Me hizo una mueca y me sacó la lengua, como una niña malcriada. Regresó con las otras, que bailaban desaforadamente a unos metros de nosotros, bajo el torrente de lluvia fría. Compré otra botella de ron y regresé a la playa, empapado. Las cinco muchachitas pasaron corriendo junto a mí, gritando como locas, y se precipitaron al mar. Tenían todas las glándulas disparadas a máxima velocidad. Allí se quedaron jugando y alborotando.

Al fin cesó la lluvia. A unos pasos de mí había un grupo de gente borracha. Uno de los hombres se fajó con la mujer. Una gorda grandísima. El tipo le dijo:

—¡No tienes que hablar con nadie ni pinga! ¡So puta!

—La pinga te la metes por el culo y puta es tu madre, ¡singao!

El tipo le dio un galletazo por la cara. La gorda empezó a llorar, pero le sonó otro galletazo a él. Los otros se metieron en el medio y los obligaron a alejarse. La gorda lloraba mucho, pero era bravucona. Intentaba darle otro piñazo al tipo. Un niño de dos o tres años se agarraba de la mano de la gorda y lloraba berreando a rajarse la garganta. La gorda fue hasta el mar y se tiró bocarriba en el agua de la orilla. Parecía una ballena. Lloraba y hacía muecas. Era muy cómico. Me recordó las películas del gordo y el flaco. Hizo pucheros. Estaba a punto de vomitar un chorro de alcohol. Dos hombres seguían agarrando al marido de la gorda. El tipo tenía cuatro cadenas de oro colgadas al pescuezo, con una medalla enorme de alguna santa, el pecho pelú como un oso, y una borrachera total. Arrastraba la lengua y decía:

—¡La voy a matar! ¡No tenía ni cojones que hablar con ese negro!

Uno de sus amigos le dijo:

—Oye, aquí el macho eres tú. Fíjate que el negro salió echando y ni miró patrá. Ese negro es un jutía.

Agarré mi botella, me levanté y me fui. Siempre es lo mismo en todas partes. Llegué a la casa. Puse música en la radio y me senté. No. Me levanté de nuevo y apagué la radio. Silencio.
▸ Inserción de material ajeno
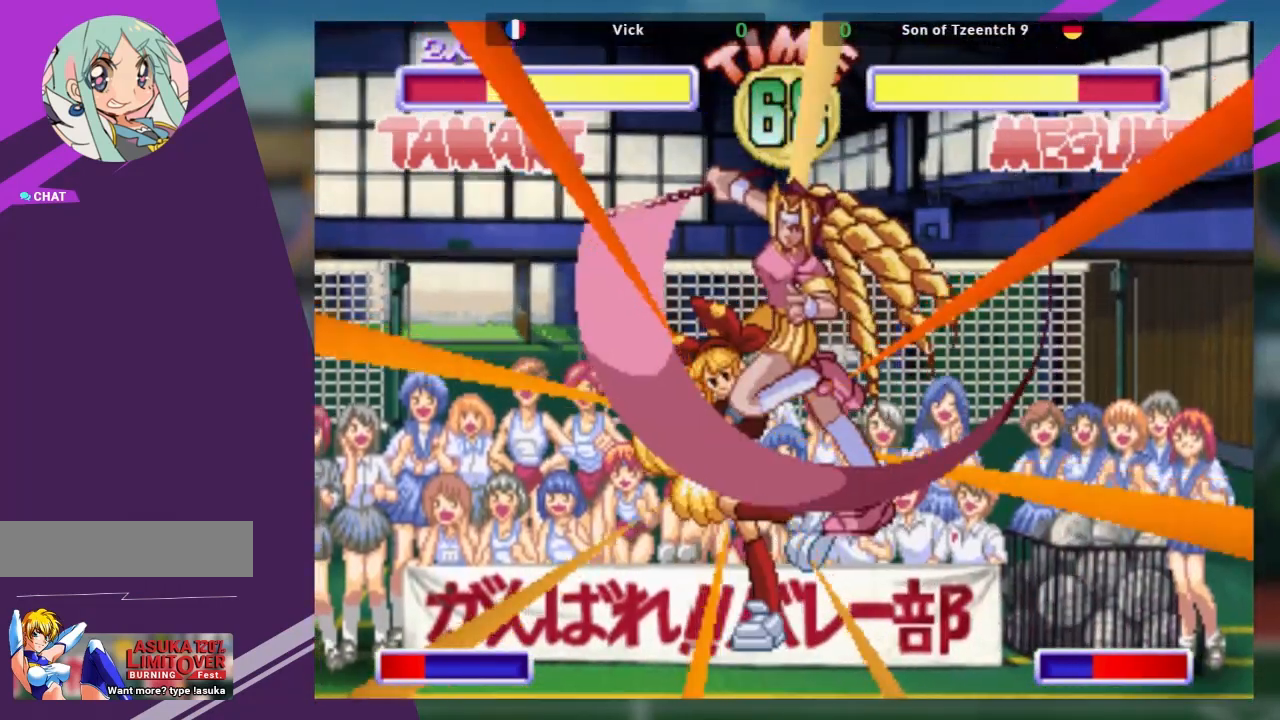
{"buttons": [], "left_stick": "center", "events": [[217, "R1", "down"], [367, "R1", "up"]]}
No quería pensar en nada. Ese era mi propósito. Estaba saturado de ruido y de gente. Me senté en el portal. Había un sillón muy cómodo. Bebí un poco más de ron. Desde mi sillón veía el crepúsculo perfectamente. Un hermoso atardecer sobre el mar.
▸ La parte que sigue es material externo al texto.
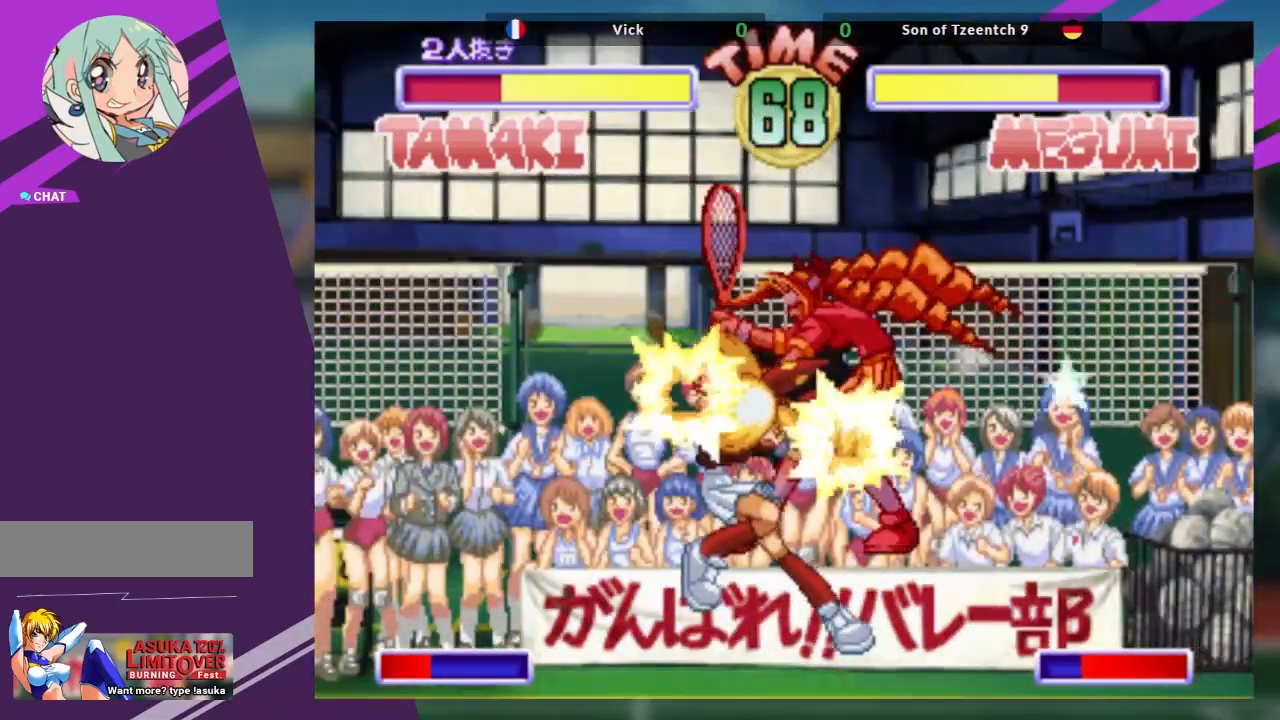
{"buttons": ["CROSS"], "left_stick": "down-left", "events": [[201, "left_stick", "right"], [251, "left_stick", "center"], [434, "left_stick", "down-left"], [484, "CROSS", "down"]]}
En pocos minutos se hizo de noche. Iluminaron el kiosco. Se encendieron algunos bombillos en las casas de los vecinos y un par de lámparas en la calle estrecha y medio cubierta de arena que va hasta la orilla del mar. De pronto: ¡TUPP! Apagón. Todo quedó a oscuras. Bebí un poco más. Intenté no pensar. Es muy importante. No pensar. Lo intento muchas veces al día. Abandoné el sillón y fui caminando despacio hasta la playa. Respiré profundo: aire fresco y limpio. Al fin había silencio y soledad. Un avión centelleaba mientras descendía lentamente para acercarse al aeropuerto. Oí el zumbido de las turbinas y vi su luz flasheando, hasta que se perdió tras las colinas de Campo Florido. En el aire sólo quedó el rumor tenue de las olas en la orilla. Olas muy pequeñas. No corría la brisa. No había nadie. Todas las casas a oscuras y en silencio. Pensé: «La muerte lo cubrió todo con un manto negro.»

La tranquilidad apenas duró un minuto. Fue interrumpida brutalmente por el traqueteo de un motor. Era un pequeño auto Lada. El chofer lo traía a punto de estallar. Lo aceleraba a fondo y rugía como un camión. Bajaba a oscuras por la callecita. Con todas las luces apagadas. Era tanto el estrépito que me pareció que explotaría en pedazos. Las ruedas saltaron desde el último centímetro de asfalto y mordieron la arena. El auto se enterró. El tipo aceleró más. El auto rugió. El tipo lo aceleró a fondo. Se hundió más en la arena. Sonó una explosión en el motor y se apagó. Silencio. El tipo bajó muy furioso y le entró a patadas y a piñazos al carro. Lo golpeó con rabia incontrolable y salió corriendo hacia el mar. Se lanzó de bruces en la arena mojada de la orilla y la golpeó unas cuantas veces con las palmas de las manos. Después se quedó allí, bocabajo, respirando sofocado. Casi se ahogaba. Y comenzó a llorar.

Nunca había visto a un hombre con un ataque de histeria tan exagerado. Agarré mi botella de ron y me fui para la casa. No tenía idea de qué hacer. Bebí un trago largo y me senté en el sillón del portal, a mirar la oscuridad. La inmensa oscuridad. Es terrible no poder detenerse.